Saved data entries
════════

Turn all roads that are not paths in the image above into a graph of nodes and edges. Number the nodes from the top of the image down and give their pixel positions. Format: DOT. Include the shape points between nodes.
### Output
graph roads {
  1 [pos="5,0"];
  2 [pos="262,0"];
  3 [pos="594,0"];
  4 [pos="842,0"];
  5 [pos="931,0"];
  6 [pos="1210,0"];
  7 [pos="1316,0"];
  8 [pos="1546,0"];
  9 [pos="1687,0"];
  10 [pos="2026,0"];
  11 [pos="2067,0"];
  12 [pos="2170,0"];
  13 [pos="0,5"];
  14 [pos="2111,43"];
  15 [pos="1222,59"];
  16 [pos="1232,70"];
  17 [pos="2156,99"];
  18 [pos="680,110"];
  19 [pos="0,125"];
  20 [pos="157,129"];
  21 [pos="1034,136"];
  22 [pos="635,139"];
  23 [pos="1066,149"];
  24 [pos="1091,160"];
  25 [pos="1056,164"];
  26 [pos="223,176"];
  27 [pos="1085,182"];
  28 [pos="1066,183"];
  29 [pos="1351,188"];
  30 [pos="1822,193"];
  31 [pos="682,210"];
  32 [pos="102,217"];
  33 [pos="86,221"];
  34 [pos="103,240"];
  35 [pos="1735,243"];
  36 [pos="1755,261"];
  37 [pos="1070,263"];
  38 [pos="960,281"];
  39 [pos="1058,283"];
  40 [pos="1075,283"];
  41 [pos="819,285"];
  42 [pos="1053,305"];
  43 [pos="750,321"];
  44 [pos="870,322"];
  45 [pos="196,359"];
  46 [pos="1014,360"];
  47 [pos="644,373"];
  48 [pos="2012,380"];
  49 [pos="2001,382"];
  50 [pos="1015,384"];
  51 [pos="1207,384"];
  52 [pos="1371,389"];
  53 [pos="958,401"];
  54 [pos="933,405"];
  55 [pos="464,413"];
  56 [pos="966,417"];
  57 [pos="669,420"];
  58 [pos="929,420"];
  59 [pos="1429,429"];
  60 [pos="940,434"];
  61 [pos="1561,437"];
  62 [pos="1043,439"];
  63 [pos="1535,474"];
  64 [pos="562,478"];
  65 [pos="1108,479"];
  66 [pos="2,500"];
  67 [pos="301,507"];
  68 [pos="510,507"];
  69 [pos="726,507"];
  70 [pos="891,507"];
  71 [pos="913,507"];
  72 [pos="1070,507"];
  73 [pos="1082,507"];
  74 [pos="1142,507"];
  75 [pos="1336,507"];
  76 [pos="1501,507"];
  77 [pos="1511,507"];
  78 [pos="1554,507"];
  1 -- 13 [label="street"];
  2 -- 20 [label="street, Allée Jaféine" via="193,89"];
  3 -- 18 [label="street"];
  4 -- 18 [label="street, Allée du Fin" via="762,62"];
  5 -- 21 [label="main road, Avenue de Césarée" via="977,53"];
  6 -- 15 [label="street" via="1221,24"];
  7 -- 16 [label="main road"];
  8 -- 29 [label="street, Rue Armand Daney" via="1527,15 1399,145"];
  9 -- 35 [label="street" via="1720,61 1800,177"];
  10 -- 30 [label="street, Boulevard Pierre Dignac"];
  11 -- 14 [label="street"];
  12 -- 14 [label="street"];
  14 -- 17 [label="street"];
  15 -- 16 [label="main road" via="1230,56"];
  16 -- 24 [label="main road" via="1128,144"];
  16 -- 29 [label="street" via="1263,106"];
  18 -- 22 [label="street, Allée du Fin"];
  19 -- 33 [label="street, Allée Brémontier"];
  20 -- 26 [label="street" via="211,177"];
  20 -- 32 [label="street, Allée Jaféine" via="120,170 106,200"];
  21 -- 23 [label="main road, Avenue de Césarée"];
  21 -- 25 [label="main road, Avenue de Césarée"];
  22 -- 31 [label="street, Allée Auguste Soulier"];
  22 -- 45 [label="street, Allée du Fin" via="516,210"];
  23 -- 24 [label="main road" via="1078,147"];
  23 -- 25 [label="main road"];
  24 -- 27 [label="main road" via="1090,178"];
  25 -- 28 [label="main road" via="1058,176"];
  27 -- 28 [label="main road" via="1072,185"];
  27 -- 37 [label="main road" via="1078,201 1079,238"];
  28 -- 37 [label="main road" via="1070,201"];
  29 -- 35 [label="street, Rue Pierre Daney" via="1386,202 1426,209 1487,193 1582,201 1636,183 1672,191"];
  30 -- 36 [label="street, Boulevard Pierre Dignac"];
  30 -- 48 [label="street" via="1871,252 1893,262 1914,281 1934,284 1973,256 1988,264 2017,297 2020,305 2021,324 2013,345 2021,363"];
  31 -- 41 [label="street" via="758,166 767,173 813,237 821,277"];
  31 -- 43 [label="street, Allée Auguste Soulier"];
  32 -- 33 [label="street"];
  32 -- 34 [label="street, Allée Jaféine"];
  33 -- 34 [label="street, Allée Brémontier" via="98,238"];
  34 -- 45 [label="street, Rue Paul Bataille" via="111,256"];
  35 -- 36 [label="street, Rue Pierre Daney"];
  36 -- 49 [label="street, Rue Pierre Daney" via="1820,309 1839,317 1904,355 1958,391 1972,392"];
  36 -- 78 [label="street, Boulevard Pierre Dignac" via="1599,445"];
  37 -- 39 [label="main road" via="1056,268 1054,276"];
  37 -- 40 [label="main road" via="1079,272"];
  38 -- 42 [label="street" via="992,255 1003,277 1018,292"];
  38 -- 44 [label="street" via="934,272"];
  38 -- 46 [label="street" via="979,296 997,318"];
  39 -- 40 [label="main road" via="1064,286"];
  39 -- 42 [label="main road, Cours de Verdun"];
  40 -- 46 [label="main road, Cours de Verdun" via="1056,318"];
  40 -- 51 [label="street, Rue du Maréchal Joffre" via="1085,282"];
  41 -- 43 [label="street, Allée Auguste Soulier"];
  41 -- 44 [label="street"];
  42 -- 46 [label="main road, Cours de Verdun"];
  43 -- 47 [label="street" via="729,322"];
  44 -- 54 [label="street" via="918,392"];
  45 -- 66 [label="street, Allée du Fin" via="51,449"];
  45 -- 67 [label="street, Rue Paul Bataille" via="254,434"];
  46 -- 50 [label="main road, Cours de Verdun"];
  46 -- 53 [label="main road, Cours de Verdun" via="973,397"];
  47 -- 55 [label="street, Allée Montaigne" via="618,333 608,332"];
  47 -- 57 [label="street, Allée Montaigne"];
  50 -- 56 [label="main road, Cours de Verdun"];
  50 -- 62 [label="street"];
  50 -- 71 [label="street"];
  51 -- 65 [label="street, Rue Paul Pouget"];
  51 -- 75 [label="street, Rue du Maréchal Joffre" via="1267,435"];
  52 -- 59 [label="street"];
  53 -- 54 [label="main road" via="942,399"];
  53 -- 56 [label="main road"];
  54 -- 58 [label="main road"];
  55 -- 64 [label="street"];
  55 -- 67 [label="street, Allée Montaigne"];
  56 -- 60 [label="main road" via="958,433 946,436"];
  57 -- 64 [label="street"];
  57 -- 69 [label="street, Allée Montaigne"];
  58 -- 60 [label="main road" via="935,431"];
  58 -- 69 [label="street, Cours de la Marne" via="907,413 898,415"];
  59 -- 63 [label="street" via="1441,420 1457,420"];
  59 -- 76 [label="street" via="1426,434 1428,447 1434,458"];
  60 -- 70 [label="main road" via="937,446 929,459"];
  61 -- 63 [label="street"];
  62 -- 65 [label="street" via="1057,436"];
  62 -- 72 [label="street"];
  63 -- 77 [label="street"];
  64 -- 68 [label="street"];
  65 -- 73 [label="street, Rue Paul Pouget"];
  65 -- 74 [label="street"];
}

════════

### Instructions for the task:
I would like you to return every entry exactly, with nothing changed.

### Solved problem:
Turn all roads that are not paths in the image above into a graph of nodes and edges. Number the nodes from the top of the image down and give their pixel positions. Format: DOT. Include the shape points between nodes.
### Output
graph roads {
  1 [pos="5,0"];
  2 [pos="262,0"];
  3 [pos="594,0"];
  4 [pos="842,0"];
  5 [pos="931,0"];
  6 [pos="1210,0"];
  7 [pos="1316,0"];
  8 [pos="1546,0"];
  9 [pos="1687,0"];
  10 [pos="2026,0"];
  11 [pos="2067,0"];
  12 [pos="2170,0"];
  13 [pos="0,5"];
  14 [pos="2111,43"];
  15 [pos="1222,59"];
  16 [pos="1232,70"];
  17 [pos="2156,99"];
  18 [pos="680,110"];
  19 [pos="0,125"];
  20 [pos="157,129"];
  21 [pos="1034,136"];
  22 [pos="635,139"];
  23 [pos="1066,149"];
  24 [pos="1091,160"];
  25 [pos="1056,164"];
  26 [pos="223,176"];
  27 [pos="1085,182"];
  28 [pos="1066,183"];
  29 [pos="1351,188"];
  30 [pos="1822,193"];
  31 [pos="682,210"];
  32 [pos="102,217"];
  33 [pos="86,221"];
  34 [pos="103,240"];
  35 [pos="1735,243"];
  36 [pos="1755,261"];
  37 [pos="1070,263"];
  38 [pos="960,281"];
  39 [pos="1058,283"];
  40 [pos="1075,283"];
  41 [pos="819,285"];
  42 [pos="1053,305"];
  43 [pos="750,321"];
  44 [pos="870,322"];
  45 [pos="196,359"];
  46 [pos="1014,360"];
  47 [pos="644,373"];
  48 [pos="2012,380"];
  49 [pos="2001,382"];
  50 [pos="1015,384"];
  51 [pos="1207,384"];
  52 [pos="1371,389"];
  53 [pos="958,401"];
  54 [pos="933,405"];
  55 [pos="464,413"];
  56 [pos="966,417"];
  57 [pos="669,420"];
  58 [pos="929,420"];
  59 [pos="1429,429"];
  60 [pos="940,434"];
  61 [pos="1561,437"];
  62 [pos="1043,439"];
  63 [pos="1535,474"];
  64 [pos="562,478"];
  65 [pos="1108,479"];
  66 [pos="2,500"];
  67 [pos="301,507"];
  68 [pos="510,507"];
  69 [pos="726,507"];
  70 [pos="891,507"];
  71 [pos="913,507"];
  72 [pos="1070,507"];
  73 [pos="1082,507"];
  74 [pos="1142,507"];
  75 [pos="1336,507"];
  76 [pos="1501,507"];
  77 [pos="1511,507"];
  78 [pos="1554,507"];
  1 -- 13 [label="street"];
  2 -- 20 [label="street, Allée Jaféine" via="193,89"];
  3 -- 18 [label="street"];
  4 -- 18 [label="street, Allée du Fin" via="762,62"];
  5 -- 21 [label="main road, Avenue de Césarée" via="977,53"];
  6 -- 15 [label="street" via="1221,24"];
  7 -- 16 [label="main road"];
  8 -- 29 [label="street, Rue Armand Daney" via="1527,15 1399,145"];
  9 -- 35 [label="street" via="1720,61 1800,177"];
  10 -- 30 [label="street, Boulevard Pierre Dignac"];
  11 -- 14 [label="street"];
  12 -- 14 [label="street"];
  14 -- 17 [label="street"];
  15 -- 16 [label="main road" via="1230,56"];
  16 -- 24 [label="main road" via="1128,144"];
  16 -- 29 [label="street" via="1263,106"];
  18 -- 22 [label="street, Allée du Fin"];
  19 -- 33 [label="street, Allée Brémontier"];
  20 -- 26 [label="street" via="211,177"];
  20 -- 32 [label="street, Allée Jaféine" via="120,170 106,200"];
  21 -- 23 [label="main road, Avenue de Césarée"];
  21 -- 25 [label="main road, Avenue de Césarée"];
  22 -- 31 [label="street, Allée Auguste Soulier"];
  22 -- 45 [label="street, Allée du Fin" via="516,210"];
  23 -- 24 [label="main road" via="1078,147"];
  23 -- 25 [label="main road"];
  24 -- 27 [label="main road" via="1090,178"];
  25 -- 28 [label="main road" via="1058,176"];
  27 -- 28 [label="main road" via="1072,185"];
  27 -- 37 [label="main road" via="1078,201 1079,238"];
  28 -- 37 [label="main road" via="1070,201"];
  29 -- 35 [label="street, Rue Pierre Daney" via="1386,202 1426,209 1487,193 1582,201 1636,183 1672,191"];
  30 -- 36 [label="street, Boulevard Pierre Dignac"];
  30 -- 48 [label="street" via="1871,252 1893,262 1914,281 1934,284 1973,256 1988,264 2017,297 2020,305 2021,324 2013,345 2021,363"];
  31 -- 41 [label="street" via="758,166 767,173 813,237 821,277"];
  31 -- 43 [label="street, Allée Auguste Soulier"];
  32 -- 33 [label="street"];
  32 -- 34 [label="street, Allée Jaféine"];
  33 -- 34 [label="street, Allée Brémontier" via="98,238"];
  34 -- 45 [label="street, Rue Paul Bataille" via="111,256"];
  35 -- 36 [label="street, Rue Pierre Daney"];
  36 -- 49 [label="street, Rue Pierre Daney" via="1820,309 1839,317 1904,355 1958,391 1972,392"];
  36 -- 78 [label="street, Boulevard Pierre Dignac" via="1599,445"];
  37 -- 39 [label="main road" via="1056,268 1054,276"];
  37 -- 40 [label="main road" via="1079,272"];
  38 -- 42 [label="street" via="992,255 1003,277 1018,292"];
  38 -- 44 [label="street" via="934,272"];
  38 -- 46 [label="street" via="979,296 997,318"];
  39 -- 40 [label="main road" via="1064,286"];
  39 -- 42 [label="main road, Cours de Verdun"];
  40 -- 46 [label="main road, Cours de Verdun" via="1056,318"];
  40 -- 51 [label="street, Rue du Maréchal Joffre" via="1085,282"];
  41 -- 43 [label="street, Allée Auguste Soulier"];
  41 -- 44 [label="street"];
  42 -- 46 [label="main road, Cours de Verdun"];
  43 -- 47 [label="street" via="729,322"];
  44 -- 54 [label="street" via="918,392"];
  45 -- 66 [label="street, Allée du Fin" via="51,449"];
  45 -- 67 [label="street, Rue Paul Bataille" via="254,434"];
  46 -- 50 [label="main road, Cours de Verdun"];
  46 -- 53 [label="main road, Cours de Verdun" via="973,397"];
  47 -- 55 [label="street, Allée Montaigne" via="618,333 608,332"];
  47 -- 57 [label="street, Allée Montaigne"];
  50 -- 56 [label="main road, Cours de Verdun"];
  50 -- 62 [label="street"];
  50 -- 71 [label="street"];
  51 -- 65 [label="street, Rue Paul Pouget"];
  51 -- 75 [label="street, Rue du Maréchal Joffre" via="1267,435"];
  52 -- 59 [label="street"];
  53 -- 54 [label="main road" via="942,399"];
  53 -- 56 [label="main road"];
  54 -- 58 [label="main road"];
  55 -- 64 [label="street"];
  55 -- 67 [label="street, Allée Montaigne"];
  56 -- 60 [label="main road" via="958,433 946,436"];
  57 -- 64 [label="street"];
  57 -- 69 [label="street, Allée Montaigne"];
  58 -- 60 [label="main road" via="935,431"];
  58 -- 69 [label="street, Cours de la Marne" via="907,413 898,415"];
  59 -- 63 [label="street" via="1441,420 1457,420"];
  59 -- 76 [label="street" via="1426,434 1428,447 1434,458"];
  60 -- 70 [label="main road" via="937,446 929,459"];
  61 -- 63 [label="street"];
  62 -- 65 [label="street" via="1057,436"];
  62 -- 72 [label="street"];
  63 -- 77 [label="street"];
  64 -- 68 [label="street"];
  65 -- 73 [label="street, Rue Paul Pouget"];
  65 -- 74 [label="street"];
}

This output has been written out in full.